REQUEST 1:
Write out the Sanskrit aphorism page from "Meter name (3rd" up to and including "E. Powys Mathers)".
REQUEST 2:
According to the Sanskrit aphorism page, who made the primary English translation?
REQUEST 3:
Give what follows the last sentence of the Sanskrit aphorism page.

Sanskrit quote nr. 14 (Maha-subhashita-samgraha)
अकण्टका पुष्पमही वेशयोषिदमातृका ।
मन्त्रिहीना च राज्यश्रीर् भुज्यते विटचेटकैः ॥
Meter name (1st and 2nd pāda): Śloka; Type: vipulā (‘extended’, type 3); 8 syllables per quarter (pāda).
Meter name (3rd and 4th pāda): Śloka; Type: pathyā (‘normal’); 8 syllables per quarter (pāda).
Primary English translation:
“A terrace without thorns, a public girl without a matron, a king without his ministers: it is through these that sycophancy and flunkeydom grow fat.”
(translation by E. Powys Mathers)
Presented above is a Sanskrit aphorism, also known as a subhāṣita, which is at the very least, a literary piece of art. This page provides critical research material such as an anlaysis on the poetic meter used, an English translation, a glossary explaining technical terms, and a list of resources including print editions and digital links.

STORED RECORDS:
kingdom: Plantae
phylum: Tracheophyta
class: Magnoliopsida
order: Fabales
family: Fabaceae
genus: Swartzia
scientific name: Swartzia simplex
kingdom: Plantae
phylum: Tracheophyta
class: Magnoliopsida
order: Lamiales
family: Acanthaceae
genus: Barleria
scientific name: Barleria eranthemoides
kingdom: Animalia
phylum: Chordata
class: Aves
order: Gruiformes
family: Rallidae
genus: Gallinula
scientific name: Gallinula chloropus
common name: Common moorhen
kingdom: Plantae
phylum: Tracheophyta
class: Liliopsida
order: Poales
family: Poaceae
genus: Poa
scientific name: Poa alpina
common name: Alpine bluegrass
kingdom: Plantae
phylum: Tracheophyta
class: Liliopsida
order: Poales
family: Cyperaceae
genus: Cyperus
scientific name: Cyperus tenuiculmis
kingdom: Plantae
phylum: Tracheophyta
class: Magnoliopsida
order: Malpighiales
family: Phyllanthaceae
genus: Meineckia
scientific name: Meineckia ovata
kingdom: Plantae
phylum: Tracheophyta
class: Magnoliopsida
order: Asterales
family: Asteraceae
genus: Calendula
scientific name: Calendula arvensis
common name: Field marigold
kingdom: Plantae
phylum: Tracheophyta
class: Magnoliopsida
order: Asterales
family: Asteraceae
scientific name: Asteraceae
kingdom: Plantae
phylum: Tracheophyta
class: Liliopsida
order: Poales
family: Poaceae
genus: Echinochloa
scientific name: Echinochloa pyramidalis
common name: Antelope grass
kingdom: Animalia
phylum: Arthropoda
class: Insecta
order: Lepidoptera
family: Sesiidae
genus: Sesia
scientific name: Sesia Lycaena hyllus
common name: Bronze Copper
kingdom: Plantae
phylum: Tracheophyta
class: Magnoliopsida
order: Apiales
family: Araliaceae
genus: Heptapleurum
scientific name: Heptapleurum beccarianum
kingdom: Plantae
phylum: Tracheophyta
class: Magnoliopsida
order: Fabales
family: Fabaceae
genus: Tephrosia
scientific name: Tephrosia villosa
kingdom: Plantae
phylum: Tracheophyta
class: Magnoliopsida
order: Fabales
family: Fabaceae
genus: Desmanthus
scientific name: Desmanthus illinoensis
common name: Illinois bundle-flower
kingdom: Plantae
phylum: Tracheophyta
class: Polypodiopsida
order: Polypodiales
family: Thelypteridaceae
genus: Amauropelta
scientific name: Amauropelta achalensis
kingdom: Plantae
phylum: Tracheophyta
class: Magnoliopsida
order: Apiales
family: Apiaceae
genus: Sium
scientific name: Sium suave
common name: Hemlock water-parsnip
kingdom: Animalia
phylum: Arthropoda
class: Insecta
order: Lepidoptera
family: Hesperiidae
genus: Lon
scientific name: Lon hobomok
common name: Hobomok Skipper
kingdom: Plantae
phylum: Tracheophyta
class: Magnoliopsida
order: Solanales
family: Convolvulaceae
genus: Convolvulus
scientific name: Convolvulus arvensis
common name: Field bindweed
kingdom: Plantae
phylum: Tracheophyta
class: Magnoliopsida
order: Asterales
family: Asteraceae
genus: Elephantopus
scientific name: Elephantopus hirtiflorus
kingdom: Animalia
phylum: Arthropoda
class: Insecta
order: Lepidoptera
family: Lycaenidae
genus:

WRITTEN REPLY 1:
Meter name (3rd and 4th pāda): Śloka; Type: pathyā (‘normal’); 8 syllables per quarter (pāda).
Primary English translation:
“A terrace without thorns, a public girl without a matron, a king without his ministers: it is through these that sycophancy and flunkeydom grow fat.”
(translation by E. Powys Mathers)

WRITTEN REPLY 2:
E. Powys Mathers

WRITTEN REPLY 3:
Kaṇṭaka (कण्टक, kantaka) refers to “thorns”, while akaṇṭkaka refers to “without thorns”. (more info)
Puṣpa (पुष्प, pushpa) is a most common term for “flower”. Flowers are often used in worship during religous ceremonies. (more info)
Veśayoṣit (वेशयोषित्, veshayoshit) refers to a “prostitute”. It is composed of the words veśa and yoṣit.
Amātṛka (अमातृक, amatrika) literally means “motherless”. It is derived from the word mātṛka (‘mother’).
Mantrin (मन्त्रिन्) refers to the “minister” (of the King), but literally translates to “wise” or “eloquent”.
Viṭa (विट) translates to the “voluptuary” or “sensualist”.
Ceṭaka (चेटक) translates to “slave”, “servant” or “paramour”. (more info).
This quote is contained within the following Sanskrit literary sources:
Samayamātṛkā 1.45: Literally “The life of a courtesan”. The plot revolves around the life of an attractive courtesan. The book was written by Kṣemendra in the 11th century.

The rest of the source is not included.